OPEC is expected to extend its agreement with Russia and other non-OPEC countries to curb production, even as U.S. shale production and exports continue to grow, according to a CNBC oil survey.
About 80 percent of the oil analysts and traders surveyed by CNBC also agree the market, which had been heavily oversupplied, is showing signs of rebalancing.
Forty-four percent say the rebalancing can continue if U.S. production, blamed for the glut, does not rise much more. Thirteen percent say if the U.S. output continues to grow, the rebalancing will end, as it will lead to oversupply.

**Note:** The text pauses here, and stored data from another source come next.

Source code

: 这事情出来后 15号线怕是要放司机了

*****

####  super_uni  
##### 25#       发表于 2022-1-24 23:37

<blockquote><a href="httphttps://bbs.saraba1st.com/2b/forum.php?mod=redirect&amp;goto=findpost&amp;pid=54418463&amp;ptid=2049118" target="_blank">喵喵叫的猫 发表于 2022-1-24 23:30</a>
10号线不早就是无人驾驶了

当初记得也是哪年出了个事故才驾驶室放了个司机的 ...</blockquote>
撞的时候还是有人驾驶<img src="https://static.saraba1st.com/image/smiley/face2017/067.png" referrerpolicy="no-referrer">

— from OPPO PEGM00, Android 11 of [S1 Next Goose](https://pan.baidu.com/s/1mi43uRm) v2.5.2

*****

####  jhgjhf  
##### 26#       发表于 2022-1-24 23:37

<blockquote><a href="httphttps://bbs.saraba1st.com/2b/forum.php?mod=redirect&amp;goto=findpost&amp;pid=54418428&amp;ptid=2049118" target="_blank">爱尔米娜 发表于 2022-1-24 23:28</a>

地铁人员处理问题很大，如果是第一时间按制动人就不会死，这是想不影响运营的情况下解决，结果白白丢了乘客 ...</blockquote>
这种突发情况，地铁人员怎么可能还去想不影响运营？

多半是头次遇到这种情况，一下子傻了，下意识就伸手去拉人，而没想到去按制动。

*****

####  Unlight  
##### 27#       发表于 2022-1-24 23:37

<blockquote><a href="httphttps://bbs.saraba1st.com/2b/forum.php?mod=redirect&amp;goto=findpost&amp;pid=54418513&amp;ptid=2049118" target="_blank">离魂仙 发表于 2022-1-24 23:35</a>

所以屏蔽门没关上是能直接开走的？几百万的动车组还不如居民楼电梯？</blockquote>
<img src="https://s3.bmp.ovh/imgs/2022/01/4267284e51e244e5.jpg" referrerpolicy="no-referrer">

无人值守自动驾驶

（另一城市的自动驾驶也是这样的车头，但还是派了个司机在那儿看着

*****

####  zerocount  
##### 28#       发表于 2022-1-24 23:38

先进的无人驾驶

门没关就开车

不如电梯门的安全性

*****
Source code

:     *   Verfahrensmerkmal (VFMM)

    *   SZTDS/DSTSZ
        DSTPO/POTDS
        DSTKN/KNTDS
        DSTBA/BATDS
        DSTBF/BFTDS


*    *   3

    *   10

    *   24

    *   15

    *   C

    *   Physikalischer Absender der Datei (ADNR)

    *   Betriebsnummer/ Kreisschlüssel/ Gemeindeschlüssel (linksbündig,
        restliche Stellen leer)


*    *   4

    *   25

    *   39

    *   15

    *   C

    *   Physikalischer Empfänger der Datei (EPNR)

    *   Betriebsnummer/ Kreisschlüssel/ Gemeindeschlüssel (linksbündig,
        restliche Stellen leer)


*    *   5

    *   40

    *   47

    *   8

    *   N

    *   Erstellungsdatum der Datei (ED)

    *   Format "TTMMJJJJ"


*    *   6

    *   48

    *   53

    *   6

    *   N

The OPEC agreement, struck with Russia a year ago, is seen as a factor helping drive a turnaround in oil prices. Ninety-four percent of the 16 survey participants expect the price for West Texas Intermediate crude to end the year at about where it is now — $50 to $60 per barrel. But more than half, 56 percent, said there’s a chance crude could fall back into the $40s in 2018.
OPEC meets in Vienna on Thursday, and the market has been expecting its deal with Russia and other producers to hold back 1.8 million barrels a day to be extended to the end of the year. Reuters reported Tuesday that sources said the technical committee of OPEC and the non-OPEC members recommended extending the agreement through the end of the year with a review in June.